··· Stored data

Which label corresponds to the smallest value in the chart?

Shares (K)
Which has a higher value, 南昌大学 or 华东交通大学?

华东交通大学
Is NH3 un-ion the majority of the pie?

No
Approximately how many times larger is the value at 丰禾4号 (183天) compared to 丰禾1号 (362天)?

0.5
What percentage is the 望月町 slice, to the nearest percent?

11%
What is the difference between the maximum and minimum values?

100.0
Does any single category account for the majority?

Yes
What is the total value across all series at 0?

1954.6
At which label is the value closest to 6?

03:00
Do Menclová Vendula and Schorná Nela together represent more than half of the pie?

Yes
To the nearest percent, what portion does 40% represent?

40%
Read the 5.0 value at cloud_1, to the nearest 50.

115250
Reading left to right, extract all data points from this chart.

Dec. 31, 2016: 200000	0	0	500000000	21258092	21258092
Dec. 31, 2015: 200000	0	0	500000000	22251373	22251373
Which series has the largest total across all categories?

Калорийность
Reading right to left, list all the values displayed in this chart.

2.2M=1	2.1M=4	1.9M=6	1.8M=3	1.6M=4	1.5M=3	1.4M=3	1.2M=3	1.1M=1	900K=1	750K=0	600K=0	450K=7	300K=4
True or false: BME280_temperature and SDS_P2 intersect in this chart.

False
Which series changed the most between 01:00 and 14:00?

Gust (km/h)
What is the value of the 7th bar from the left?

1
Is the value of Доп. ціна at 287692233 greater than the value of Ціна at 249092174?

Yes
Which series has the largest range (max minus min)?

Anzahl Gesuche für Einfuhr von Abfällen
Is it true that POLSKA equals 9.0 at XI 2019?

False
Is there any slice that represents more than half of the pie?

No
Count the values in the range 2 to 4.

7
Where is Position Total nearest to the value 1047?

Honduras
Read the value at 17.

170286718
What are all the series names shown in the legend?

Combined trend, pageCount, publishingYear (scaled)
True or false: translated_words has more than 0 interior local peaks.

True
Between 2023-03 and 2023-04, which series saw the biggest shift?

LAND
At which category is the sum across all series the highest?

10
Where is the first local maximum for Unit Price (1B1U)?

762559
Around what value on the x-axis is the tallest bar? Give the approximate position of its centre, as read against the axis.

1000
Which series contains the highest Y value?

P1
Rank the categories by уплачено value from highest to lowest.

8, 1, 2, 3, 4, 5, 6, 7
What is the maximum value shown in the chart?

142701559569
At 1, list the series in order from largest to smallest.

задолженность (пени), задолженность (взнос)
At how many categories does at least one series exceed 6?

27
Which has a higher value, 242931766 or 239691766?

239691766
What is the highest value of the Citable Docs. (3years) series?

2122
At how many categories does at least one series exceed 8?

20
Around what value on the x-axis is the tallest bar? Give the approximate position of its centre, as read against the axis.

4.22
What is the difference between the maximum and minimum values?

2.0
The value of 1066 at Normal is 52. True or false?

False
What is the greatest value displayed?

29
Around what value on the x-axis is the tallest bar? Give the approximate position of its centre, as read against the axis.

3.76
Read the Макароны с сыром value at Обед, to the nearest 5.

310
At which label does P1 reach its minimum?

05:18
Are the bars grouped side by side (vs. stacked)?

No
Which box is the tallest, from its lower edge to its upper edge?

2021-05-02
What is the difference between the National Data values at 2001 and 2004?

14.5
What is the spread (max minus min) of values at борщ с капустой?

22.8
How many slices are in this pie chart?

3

······

▶ _Instructions to follow_
Convert everything in the material from the line containing "Калорийность" down to the line containing "Is it true that POLSKA equals 9.0 at XI 2019?" into a numbered list, skipping the blank lines. Include both of those lines and nothing outside that span.

▶ _Answer to this problem_
1. Калорийность
2. Reading right to left, list all the values displayed in this chart.
3. 2.2M=1	2.1M=4	1.9M=6	1.8M=3	1.6M=4	1.5M=3	1.4M=3	1.2M=3	1.1M=1	900K=1	750K=0	600K=0	450K=7	300K=4
4. True or false: BME280_temperature and SDS_P2 intersect in this chart.
5. False
6. Which series changed the most between 01:00 and 14:00?
7. Gust (km/h)
8. What is the value of the 7th bar from the left?
9. 1
10. Is the value of Доп. ціна at 287692233 greater than the value of Ціна at 249092174?
11. Yes
12. Which series has the largest range (max minus min)?
13. Anzahl Gesuche für Einfuhr von Abfällen
14. Is it true that POLSKA equals 9.0 at XI 2019?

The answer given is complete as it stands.